IT projects frequently fail because common mistakes are made when customers purchase IT equipment and services, according to the Best Practice Group (BPG), a UK-based IT advisory services company.
BPG, which has been involved in resolving some 400 disputes between customers and IT suppliers, surveyed the last 100 organisations it has represented in order to identify ten of the most common mistakes in IT procurement.
The most common mistake was that customers take responsibility for supplier’s mistakes – a factor in 98% of cases. “If the purchaser has paid the supplier for specialist advice, then [the supplier] should take responsibility for making the project work,” says BPG.
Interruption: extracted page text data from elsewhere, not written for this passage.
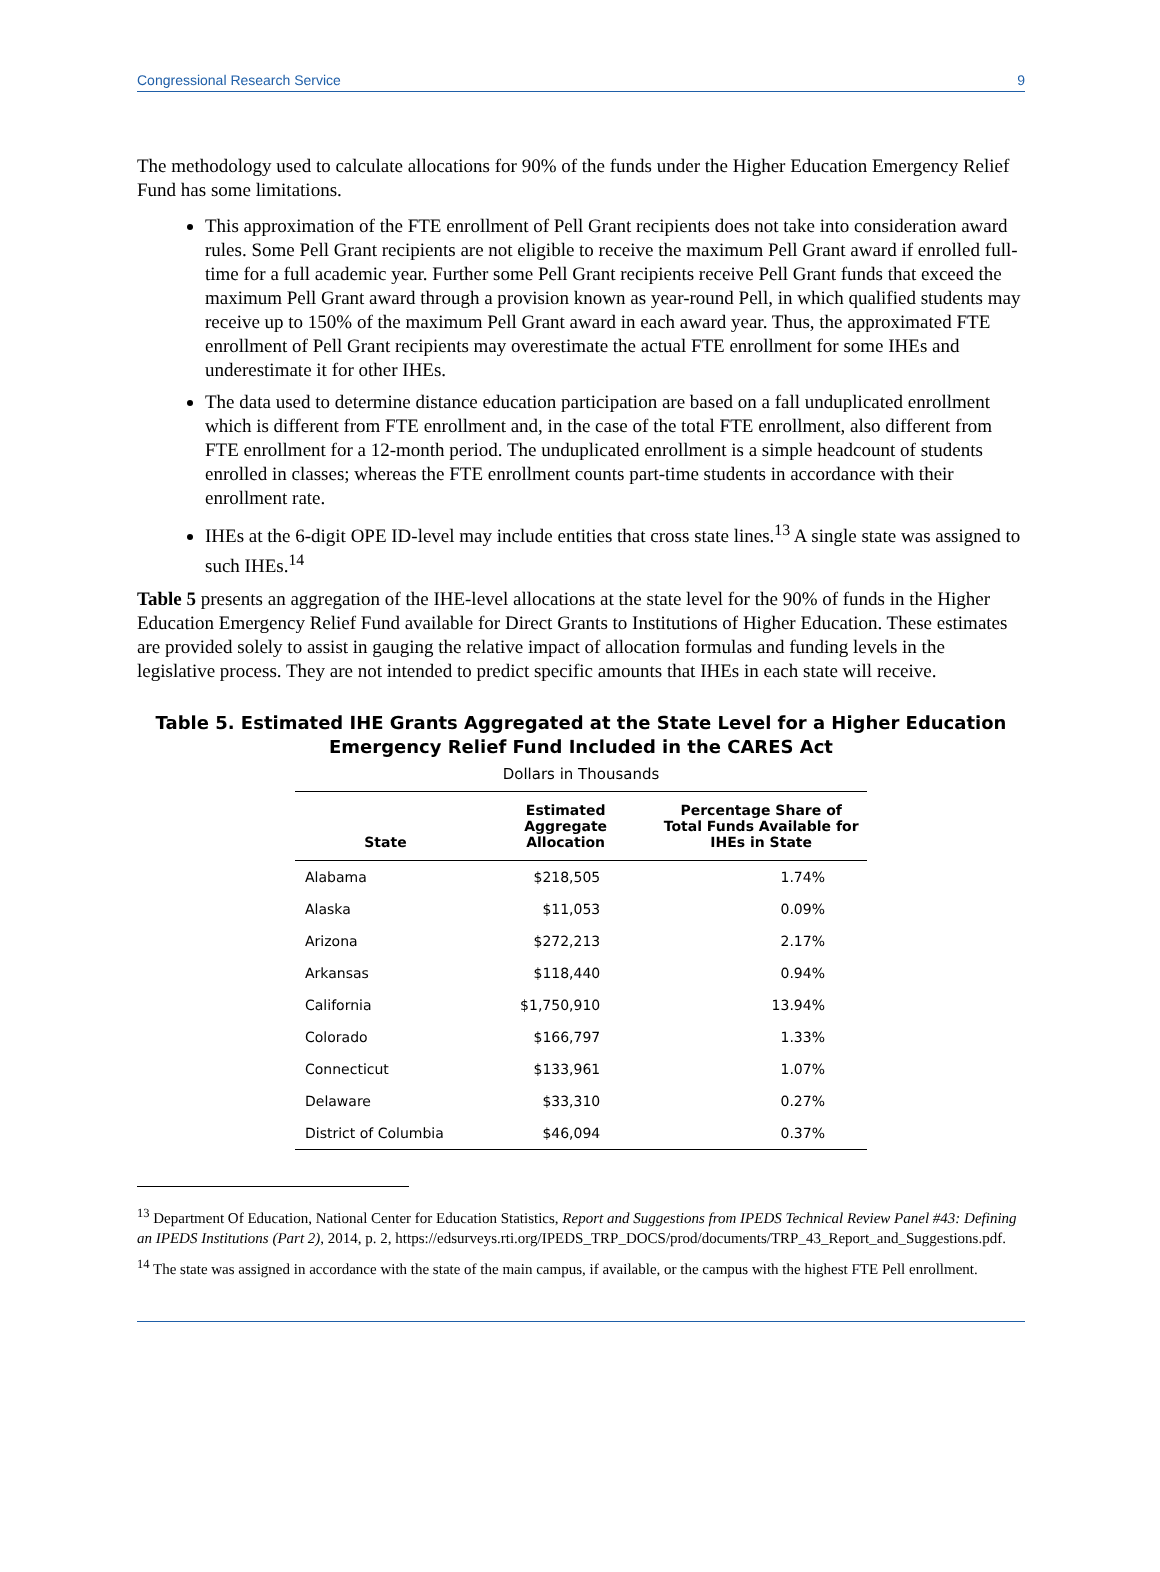Congressional Research Service 9
The methodology used to calculate allocations for 90% of the funds under the Higher Education Emergency Relief Fund has some limitations.
This approximation of the FTE enrollment of Pell Grant recipients does not take into consideration award rules. Some Pell Grant recipients are not eligible to receive the maximum Pell Grant award if enrolled full-time for a full academic year. Further some Pell Grant recipients receive Pell Grant funds that exceed the maximum Pell Grant award through a provision known as year-round Pell, in which qualified students may receive up to 150% of the maximum Pell Grant award in each award year. Thus, the approximated FTE enrollment of Pell Grant recipients may overestimate the actual FTE enrollment for some IHEs and underestimate it for other IHEs.
The data used to determine distance education participation are based on a fall unduplicated enrollment which is different from FTE enrollment and, in the case of the total FTE enrollment, also different from FTE enrollment for a 12-month period. The unduplicated enrollment is a simple headcount of students enrolled in classes; whereas the FTE enrollment counts part-time students in accordance with their enrollment rate.
IHEs at the 6-digit OPE ID-level may include entities that cross state lines.<sup>13</sup> A single state was assigned to such IHEs.<sup>14</sup>
Table 5 presents an aggregation of the IHE-level allocations at the state level for the 90% of funds in the Higher Education Emergency Relief Fund available for Direct Grants to Institutions of Higher Education. These estimates are provided solely to assist in gauging the relative impact of allocation formulas and funding levels in the legislative process. They are not intended to predict specific amounts that IHEs in each state will receive.
Table 5. Estimated IHE Grants Aggregated at the State Level for a Higher Education
Emergency Relief Fund Included in the CARES Act
Dollars in Thousands
| State | Estimated Aggregate Allocation | Percentage Share of Total Funds Available for IHEs in State |
| --- | --- | --- |
| Alabama | $218,505 | 1.74% |
| Alaska | $11,053 | 0.09% |
| Arizona | $272,213 | 2.17% |
| Arkansas | $118,440 | 0.94% |
| California | $1,750,910 | 13.94% |
| Colorado | $166,797 | 1.33% |
| Connecticut | $133,961 | 1.07% |
| Delaware | $33,310 | 0.27% |
| District of Columbia | $46,094 | 0.37% |
<sup>13</sup> Department Of Education, National Center for Education Statistics, Report and Suggestions from IPEDS Technical Review Panel #43: Defining an IPEDS Institutions (Part 2), 2014, p. 2, https://edsurveys.rti.org/IPEDS_TRP_DOCS/prod/documents/TRP_43_Report_and_Suggestions.pdf.
<sup>14</sup> The state was assigned in accordance with the state of the main campus, if available, or the campus with the highest FTE Pell enrollment.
Almost as many cases (92%) involved a failure on the behalf of the customer to check their suppliers’ insurance details. “This does not always cause problems for the IT purchaser, but there is no point in trying to recover money if the supplier does not have it and is not insured. Always make sure the supplier has professional indemnity insurance,” BPG advises.
The third most common problem occurs when suppliers convince purchasers that their requirements have changed midway through a project – a phenomenon frequently referred to as ‘scope creep’. In fact, if the client’s requirements were stated clearly enough in the initial stages, it is more likely that the new system simply does not fulfil them. According to BPG’s report, customers should “ensure that the supplier understands that the purchaser is reliant upon their expertise through the tendering, scoping, specifying and contractual processes.”
In 85% of cases, companies write a tender for that provides too much technical detail. “By specifying the tender, should the project go wrong it becomes the purchaser’s ideas that did not work,” says BPG. The supplier should be responsible for defining a solution to the purchaser’s needs, “from specifying to planning to building to testing”, according to the report.
Other problems that BPG found included: Starting a project with a ‘clean’ contract, rather than a clearly defined paper trail including all documentation, including supplier brochures and emails; short-listing a supplier on the basis of their technical expertise, rather than their ability to meet business goals; failing to involve technical and contractual specialists in the negotiation process; accepting delivery of “bad” software, services or hardware; contracting with more than one primary supplier on an individual project; and using a supplier that is not a specialist in the stated project area.